Top of Document passage
If the comparison of gay rights to the black civil rights struggle seems somewhat of a stretch, the "minority stress model" is really a giant reach. OK, gays can't marry, but when in history have they ever been more accepted? The change in attitudes I've seen just in my lifetime has been downright astonishing. And isn't this the kind of sweeping social change that's best tackled state by state, as is now happening and as President Obama and Mitt Romney both seem to favor?

We might have a chance to have a say here, a fact that's kind of dropped out of the public consciousness. If the General Assembly gives a second nod to the proposal in 2013, a constitutional ban on gay marriage will go to the voters in a referendum in 2014. We seem a little mixed up on the subject these days. A couple of recent polls have said a majority of Americans favor gay marriage, and a new one says "54 percent of those surveyed said homosexual relationships were 'morally acceptable,' while 42 percent called them 'morally wrong,' with four percent undecided." But when the issue does go before the voters, gay marriage tends to lose by overwhelming margins.
Bottom of Document passage
Written task 1: In the passage on gay marriage, what happens in 2014 if the General Assembly approves the proposal a second time in 2013?
Written task 2: Extend the passage on gay marriage from its last sentence.
The material plays no part in any of this.
Top of Data supplied
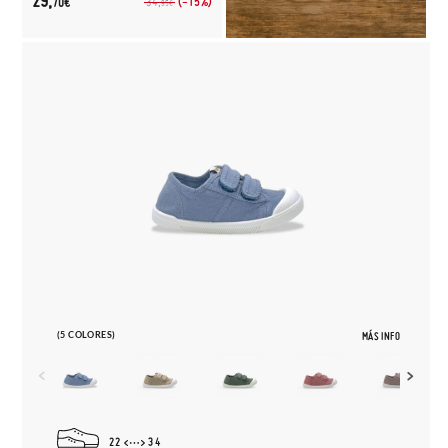
29,
(-15%)
34,
70€
95€
(5 COLORES)
MÁS INFO
22
34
Bottom of Data supplied
Exercise result 1: A constitutional ban on gay marriage goes to the voters in a referendum.

Exercise result 2:
Mon, 05/14/2012 - 1:34pm

When have they been more accepted? I don't know, 1000 BCE Greece?

You brush aside the "can't marry" thing as if it were trivial. The comparison to black civil rights is spot on. No one chooses his sexual orientation any more than his skin color (OK, Michael Jackson chose his skin color). Limitations on black/white marriages were a central part of Jim Crow.

At any rate, look at the polls and you will see conservatives are betting on the wrong horse. Americans under 40, as a rule, have no problem with gay marriage. Our generation is split. Only the over-60's, i.e., the people who will soon be dead, strongly oppose gay marriage.

At the high school where my wife teaches, there are gay and lesbian clubs among otherwise-conservative teenagers. The gay kids simply out themselves with absolutely no drama. These are the folks who will increasingly fill the roles of voting citizens with each passing year. Gay marriage will be legalized by the feds easily within five years. It is inevitable.

Those now opposing it will look like dinosaurs in retrospect, rather like Strom Thurmond and Bob Byrd.

Mon, 05/14/2012 - 4:13pm

Obama wasn't our first black president and we also know that he wasn't our first gay president.  These legacy moves arent working well.  He should stick with "I shot OBL."

From The Journal of Higher Education comes "The Queer President."




Christopher Swing
Mon, 05/14/2012 - 6:45pm

Yeah, things are great, there's not so much physical violence against gays anymore, anyway. Well, mostly.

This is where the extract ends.